The Mossad offered Swedish intelligence to assassinate a renowned left-wing journalist in the 1970s, says a book just published in Sweden. The proposed target doubts this is true.

The author, Gunnar Ekberg, was a secret agent of the Swedish military intelligence agency (IB), who had infiltrated leftist circles in Sweden at the time. The role of the IB was to monitor communist activity in Sweden and to identify "subversive elements." The Mossad and the IB cooperated at the time, with the Israeli agency receiving information on Palestinian organizations in Sweden. The existence of the IB was highly classified, and not even all Swedish cabinet ministers were aware of its operation.

In his memoir, titled They'll Die Anyway, Ekberg describes a meeting with the IB chief, Birger Elmer, after left-wing activist and journalist Jan Guillou revealed the existence of the Swedish military intelligence agency.

Ekberg says Elmer and his colleagues were terrified by the exposure and feared for their lives. "What do we do about Jan?" the intelligence chief asked Ekberg. "Our Jerusalem friends offered to 'take over' his case."

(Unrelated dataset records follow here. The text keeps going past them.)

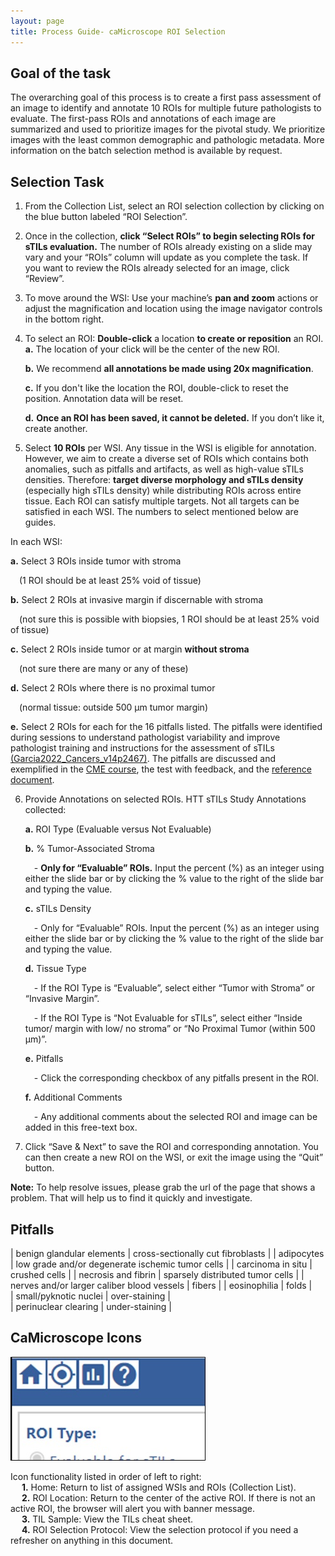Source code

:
 ```yaml
---
layout: page
title: Process Guide- caMicroscope ROI Selection
---
```


## Goal of the task

The overarching goal of this process is to create a first pass assessment of an image to identify and annotate 10 ROIs for multiple future pathologists to evaluate.  The first-pass ROIs and annotations of each image are summarized and used to prioritize images for the pivotal study. We prioritize images with the least common demographic and pathologic metadata.  More information on the batch selection method is available by request. 


## Selection Task

1. From the Collection List, select an ROI selection collection by clicking on the blue button labeled “ROI Selection”.  

2. Once in the collection, **click “Select ROIs” to begin selecting ROIs for sTILs evaluation.** The number of ROIs already existing on a slide may vary and your “ROIs” column will update as you complete the task. If you want to review the ROIs already selected for an image, click “Review”.  

3. To move around the WSI: Use your machine’s **pan and zoom** actions or adjust the magnification and location using the image navigator controls in the bottom right. 

4. To select an ROI:  **Double-click** a location **to create or reposition** an ROI.  
    **a.**  The location of your click will be the center of the new ROI.  

    **b.**  We recommend **all annotations be made using 20x magnification**.

    **c.**  If you don't like the location the ROI, double-click to reset the position. Annotation data will be reset.  

    **d.**  **Once an ROI has been saved, it cannot be deleted.** If you don’t like it, create another.  

5. Select **10 ROIs** per WSI. Any tissue in the WSI is eligible for annotation. However, we aim to create a diverse set of ROIs which contains both anomalies, such as pitfalls and artifacts, as well as high-value sTILs densities. Therefore: **target diverse morphology and sTILs density** (especially high sTILs density) while distributing ROIs across entire tissue. Each ROI can satisfy multiple targets. Not all targets can be satisfied in each WSI. The numbers to select mentioned below are guides. 

In each WSI:  

**a.**  Select 3 ROIs inside tumor with stroma    
            
&emsp;(1 ROI should be at least 25% void of tissue)    

**b.**  Select 2 ROIs at invasive margin if discernable with stroma   

&emsp;(not sure this is possible with biopsies, 1 ROI should be at least 25% void of tissue)   

**c.**  Select 2 ROIs inside tumor or at margin **without stroma**

&emsp;(not sure there are many or any of these)    

**d.**  Select 2 ROIs where there is no proximal tumor   

&emsp;(normal tissue: outside 500 μm tumor margin)

**e.**  Select 2 ROIs for each for the 16 pitfalls listed. The pitfalls were identified during sessions to understand pathologist variability and improve pathologist training and instructions for the assessment of sTILs [(Garcia2022_Cancers_v14p2467)](https://doi.org/10.3390/cancers14102467). The pitfalls are discussed and exemplified in the [CME course](../training-2023/cmeCourse.md), the test with feedback, and the [reference document](../training-2023/feedbackRefDoc.md). 

6. Provide Annotations on selected ROIs.  HTT sTILs Study Annotations collected:   

	**a.**  ROI Type (Evaluable versus Not Evaluable)

    **b.**  % Tumor-Associated Stroma
	    
    &emsp;- **Only for “Evaluable” ROIs.** Input the percent (%) as an integer using either the slide bar or by clicking the % value to the right of the slide bar and typing the value. 
	
    **c.**  sTILs Density 

    &emsp;- Only for “Evaluable” ROIs. Input the percent (%) as an integer using either the slide bar or by clicking the % value to the right of the slide bar and typing the value. 
	
    **d.**  Tissue Type 
	
    &emsp;- If the ROI Type is “Evaluable”, select either “Tumor with Stroma” or “Invasive Margin”.  

	&emsp;- If the ROI Type is “Not Evaluable for sTILs”, select either “Inside tumor/ margin with low/ no stroma” or “No Proximal Tumor (within 500 μm)”.  
	
    **e.**  Pitfalls
	
    &emsp;- Click the corresponding checkbox of any pitfalls present in the ROI. 
	
    **f.**  Additional Comments
	
    &emsp;- Any additional comments about the selected ROI and image can be added in this free-text box.
	
7. Click “Save & Next” to save the ROI and corresponding annotation. You can then create a new ROI on the WSI, or exit the image using the “Quit” button. 


**Note:** To help resolve issues, please grab the url of the page that shows a problem. That will help us to find it quickly and investigate.

## Pitfalls

| benign glandular elements	| cross-sectionally cut fibroblasts | 
| adipocytes | low grade and/or degenerate ischemic tumor cells | 
| carcinoma in situ | crushed cells | 
| necrosis and fibrin | sparsely distributed tumor cells | 
| nerves and/or larger caliber blood vessels | fibers | 
| eosinophilia | folds |  
| small/pyknotic nuclei	| over-staining |  
| perinuclear clearing | under-staining | 


## CaMicroscope Icons

![caMicroscope Icons](./pdfs-images/camic-processGuide/camic-roiSelection-icons.jpg)

Icon functionality listed in order of left to right:  
    &emsp; **1.** Home: Return to list of assigned WSIs and ROIs (Collection List).     
    &emsp; **2.** ROI Location: Return to the center of the active ROI. If there is not an active ROI, the browser will alert you with banner message.     
    &emsp; **3.** TIL Sample: View the TILs cheat sheet.      
    &emsp; **4.** ROI Selection Protocol: View the selection protocol if you need a refresher on anything in this document.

Ekberg says he told the official to decline the offer, which he maintains in the book meant Guillou would be liquidated. Elmer then told him he had already refused the suggestion. "I told the Israelis we don't kill people in Sweden," Elmer reportedly said. Guilou, 65, said he was skeptical. The journalist and author, who is known to be a fierce critic of Israel's policies, told Haaretz that "I'm not known as a defender of Israel or of the Mossad, but, in this case, the notion they offered to take me out is absurd. It might be effective for the author to squeeze my name into the book, along with the word "murder" because it'll attract attention and publicity."

"You've got to cut the Mossad some slack and expect it to act with more sophistication than killing Swedish intellectuals that express solidarity with Palestinians."

Guillou had been a member of the Swedish solidarity with the Palestinians movement and had been known to sharply criticize both the American "War on Terror" and the Israeli occupation of the West Bank and Gaza.